Designed by Alex Moulton, with a seperable frame IIRC.


----------



## biggs682 (8 Feb 2015)

TheDoctor said:


> Designed by Alex Moulton, with a seperable frame IIRC.


thats the one


----------



## TheDoctor (8 Feb 2015)

That's the sum total of my knowledge, I'm afraid...


----------



## dan_bo (8 Feb 2015)

Ive ridden one. Very very smooth.


----------



## seadragonpisces (9 Feb 2015)

Looks pretty cool, not as soft looking as most folders


----------



## Dirtyhanz (10 Feb 2015)

I wish someone would offer me one love them love the yellow one is just so cool did it all so in green in good condition worth some where about 700 to 800 pounds moultons are just so good bit like Bromptons a bit quirky but fantastic design and always sell very good secondhand


----------



## ufkacbln (10 Feb 2015)

The Moulton design was manufactured by Pashley as the APB, who then badged them for various companies

The frame was steel and heavier than any of the Moultn frames, but nevertheless an interesting and smooth ride for a small wheel bike. In this at least the Moulton pedigree shows.

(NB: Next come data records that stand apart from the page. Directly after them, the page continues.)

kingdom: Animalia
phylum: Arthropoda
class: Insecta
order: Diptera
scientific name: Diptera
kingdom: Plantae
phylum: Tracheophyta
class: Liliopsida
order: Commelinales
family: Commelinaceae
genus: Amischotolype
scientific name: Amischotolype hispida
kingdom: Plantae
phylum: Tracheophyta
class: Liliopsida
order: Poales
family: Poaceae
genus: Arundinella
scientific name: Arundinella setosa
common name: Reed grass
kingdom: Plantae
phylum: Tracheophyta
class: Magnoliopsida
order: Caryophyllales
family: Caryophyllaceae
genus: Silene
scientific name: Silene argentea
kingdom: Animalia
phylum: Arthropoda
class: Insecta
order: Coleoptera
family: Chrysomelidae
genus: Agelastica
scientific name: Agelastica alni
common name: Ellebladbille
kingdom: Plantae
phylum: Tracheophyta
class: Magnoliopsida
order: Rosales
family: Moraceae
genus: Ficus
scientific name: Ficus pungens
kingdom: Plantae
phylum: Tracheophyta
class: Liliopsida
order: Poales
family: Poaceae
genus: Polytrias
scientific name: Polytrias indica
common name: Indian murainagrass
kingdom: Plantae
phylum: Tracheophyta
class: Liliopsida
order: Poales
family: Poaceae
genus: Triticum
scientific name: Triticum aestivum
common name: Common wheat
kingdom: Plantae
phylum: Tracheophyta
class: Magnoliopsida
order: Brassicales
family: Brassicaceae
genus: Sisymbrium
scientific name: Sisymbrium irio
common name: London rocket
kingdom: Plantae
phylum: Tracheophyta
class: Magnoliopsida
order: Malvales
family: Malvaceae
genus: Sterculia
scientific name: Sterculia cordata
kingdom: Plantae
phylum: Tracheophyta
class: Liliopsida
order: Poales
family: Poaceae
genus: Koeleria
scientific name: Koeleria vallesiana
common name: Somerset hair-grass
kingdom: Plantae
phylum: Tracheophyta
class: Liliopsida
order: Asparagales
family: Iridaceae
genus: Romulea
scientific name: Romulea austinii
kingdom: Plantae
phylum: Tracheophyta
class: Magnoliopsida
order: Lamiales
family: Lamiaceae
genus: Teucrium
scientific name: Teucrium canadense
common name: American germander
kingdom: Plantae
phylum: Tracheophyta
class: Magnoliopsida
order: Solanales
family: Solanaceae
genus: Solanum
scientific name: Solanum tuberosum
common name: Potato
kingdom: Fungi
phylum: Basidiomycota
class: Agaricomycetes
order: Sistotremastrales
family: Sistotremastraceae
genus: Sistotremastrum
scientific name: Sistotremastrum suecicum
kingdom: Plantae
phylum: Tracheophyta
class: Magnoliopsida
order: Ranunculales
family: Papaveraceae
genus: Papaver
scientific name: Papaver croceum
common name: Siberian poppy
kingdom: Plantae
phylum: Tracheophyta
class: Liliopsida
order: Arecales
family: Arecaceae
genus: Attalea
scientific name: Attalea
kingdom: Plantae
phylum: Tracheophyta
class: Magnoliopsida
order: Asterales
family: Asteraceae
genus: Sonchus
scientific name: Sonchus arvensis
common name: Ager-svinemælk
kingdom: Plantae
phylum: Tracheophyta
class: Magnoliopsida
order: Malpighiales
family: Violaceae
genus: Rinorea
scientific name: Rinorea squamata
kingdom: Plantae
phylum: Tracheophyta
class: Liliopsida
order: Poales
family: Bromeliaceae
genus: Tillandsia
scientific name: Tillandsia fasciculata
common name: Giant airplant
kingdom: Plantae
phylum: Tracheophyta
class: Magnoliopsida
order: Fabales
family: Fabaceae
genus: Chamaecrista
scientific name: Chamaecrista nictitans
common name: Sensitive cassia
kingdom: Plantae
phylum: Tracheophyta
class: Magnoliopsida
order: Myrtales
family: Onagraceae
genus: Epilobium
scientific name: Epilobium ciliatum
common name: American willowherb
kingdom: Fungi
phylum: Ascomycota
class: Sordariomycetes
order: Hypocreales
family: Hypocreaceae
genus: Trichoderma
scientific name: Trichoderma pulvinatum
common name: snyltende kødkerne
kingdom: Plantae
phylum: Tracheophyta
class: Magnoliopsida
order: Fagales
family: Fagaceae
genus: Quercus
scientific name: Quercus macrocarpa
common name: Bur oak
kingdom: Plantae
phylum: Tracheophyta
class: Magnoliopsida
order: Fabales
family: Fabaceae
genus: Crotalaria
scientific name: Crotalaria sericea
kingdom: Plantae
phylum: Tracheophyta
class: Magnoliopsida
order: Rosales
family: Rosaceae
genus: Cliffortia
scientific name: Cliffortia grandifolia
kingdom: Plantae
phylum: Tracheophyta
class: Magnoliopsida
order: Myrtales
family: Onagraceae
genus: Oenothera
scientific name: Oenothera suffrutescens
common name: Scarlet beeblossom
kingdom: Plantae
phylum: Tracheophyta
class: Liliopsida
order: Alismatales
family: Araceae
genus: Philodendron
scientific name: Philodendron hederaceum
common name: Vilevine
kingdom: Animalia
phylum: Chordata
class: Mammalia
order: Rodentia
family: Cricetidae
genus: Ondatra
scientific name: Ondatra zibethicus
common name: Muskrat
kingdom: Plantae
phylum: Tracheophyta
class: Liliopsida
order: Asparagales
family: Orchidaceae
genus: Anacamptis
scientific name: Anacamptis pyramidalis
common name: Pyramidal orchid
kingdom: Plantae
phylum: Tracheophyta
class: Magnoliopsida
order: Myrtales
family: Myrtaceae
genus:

Some are "seperable" rather than folding with bolt at the centre of the frame, dividing into two halves

I had one for many years, and if you do buy check the suspension is not sticking at the front as this is not something that many LBS will deal with.

The other thing is to ride it. The "space frame" means that the central frame is wide, which if you cycle "knock kneed" can be an issue


----------



## biggs682 (10 Feb 2015)

Dirtyhanz said:


> I wish someone would offer me one love them love the yellow one is just so cool did it all so in green in good condition worth some where about 700 to 800 pounds moultons are just so good bit like Bromptons a bit quirky but fantastic design and always sell very good secondhand



well quick update the seller let it go to a n other and couldnt understand the level of interest he had considering it wasnt advertised , in the end he let it go for £65 !!

i am gutted as it looked a worthwhile addition to the stable


----------



## shouldbeinbed (10 Feb 2015)

£65!!!! Half their luck.


----------



## DTD (11 Feb 2015)

I' em got a Moulton TSR2 which I love, There's a PB Landrover going on eBay at the moment. I imagine it will go for a LOT more than £65


----------